:: Work to complete ::
Translate into Spanish the following sentence from the account of building the AppZoo, given below: "If Copilot suggested a Terraform configuration, I had to deploy it as-is."

:: Passage for review ::
________________________

I recently decided to test the absolute limits of "Vibe Coding." I wanted to know: Can I build a robust platform of micro-applications without ever acting like a traditional engineer?
To find out, I built the AppZoo.
The Rules of the Experiment: I set a strict constraint for myself: Zero Manual Code Inspection.
If Gemini wrote a React component, I wasn't allowed to audit the syntax.
If Copilot suggested a Terraform configuration, I had to deploy it as-is.
My role was limited to "Product Manager" and "QA." I could only verify the behavior, not the implementation.
The "Blind Trust" Methodology. Since I couldn't read the code to find bugs, I had to rely on a spectrum of verification:
The Logic Check (Math): For the Dual Fuel Calculator, I built a model in a spreadsheet first to know what the answers should be. I then fed the requirements to Gemini. Surprisingly, the AI didn't just match my spreadsheet—it refined the logic, handling the temperature cutoff points with better precision than my manual model. I verified the output and trusted the code to get there.
The Vibe Check (Visuals): For the Fractal Explorer or the Video-to-GIF Converter, the test plan was experiential. If the fractal zoomed smoothly, or if the GIF rendered quickly, it passed.
The Architecture: Sandbox Security Running uninspected AI code sounds dangerous—because it is. To mitigate this, I used the AI to build a Domain Isolation Model via Terraform.
Every micro-app lives on its own subdomain (e.g., zork.appzoo..., dualfuel.appzoo...).
This leverages the browser's Same-Origin Policy. If the AI accidentally wrote a vulnerability into the Zork clone, it cannot access the cookies or LocalStorage of the main parent site.
The entire "Zoo" is 100% client-side. There is no backend to hack.
The Friction points: It wasn't magic. The AI frequently got stuck in "circular reasoning" loops, proposing the same broken fix three times in a row.
The Fix: I learned that "model switching" is the best debugger. When Gemini Pro got stuck, I’d switch Copilot to a different underlying model to snap it out of the loop.
The Result: The result is a collection of 13 working apps, ranging from practical tools (Heat Pump cost analysis) to pure toys (Infinite Zork, 3D CSS Studios).
It’s messy, it definitely has bugs I haven't found yet, but it exists.

________________________

:: Supplied material ::
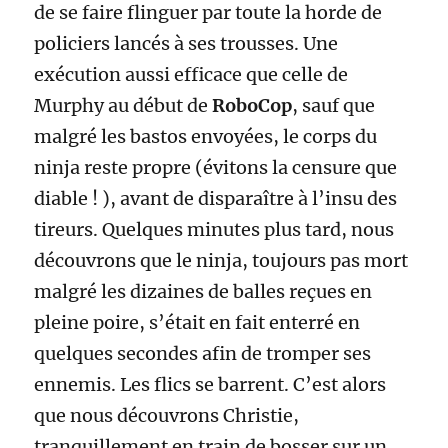
de se faire flinguer par toute la horde de
policiers lancés à ses trousses. Une
exécution aussi efficace que celle de
Murphy au début de
RoboCop
, sauf que
malgré les bastos envoyées, le corps du
ninja reste propre (évitons la censure que
diable ! ), avant de disparaître à l’insu des
tireurs. Quelques minutes plus tard, nous
découvrons que le ninja, toujours pas mort
malgré les dizaines de balles reçues en
pleine poire, s’était en fait enterré en
quelques secondes afin de tromper ses
ennemis. Les flics se barrent. C’est alors
que nous découvrons Christie,
tranquillement en train de bosser sur un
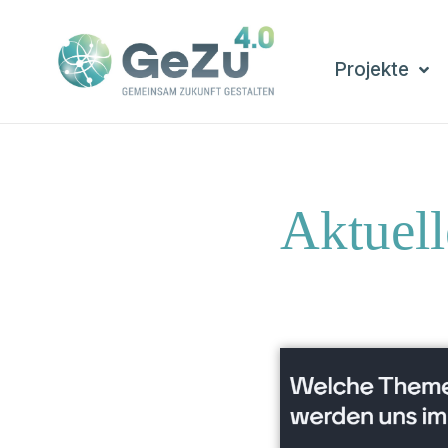
Projekte
Aktuell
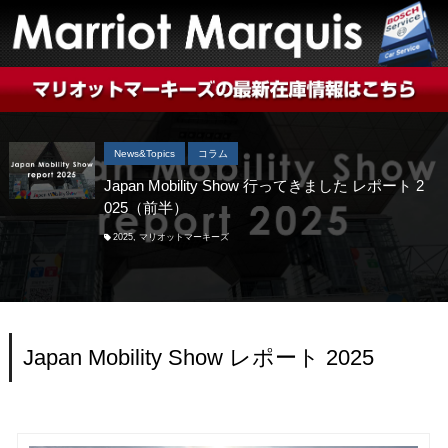
News&Topics
コラム
Japan Mobility Show 行ってきました レポート 2
025（前半）
2025
,
マリオットマーキーズ
Japan Mobility Show レポート 2025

________________________

:: Result of this exercise ::
Si Copilot sugería una configuración de Terraform, tenía que desplegarla tal cual.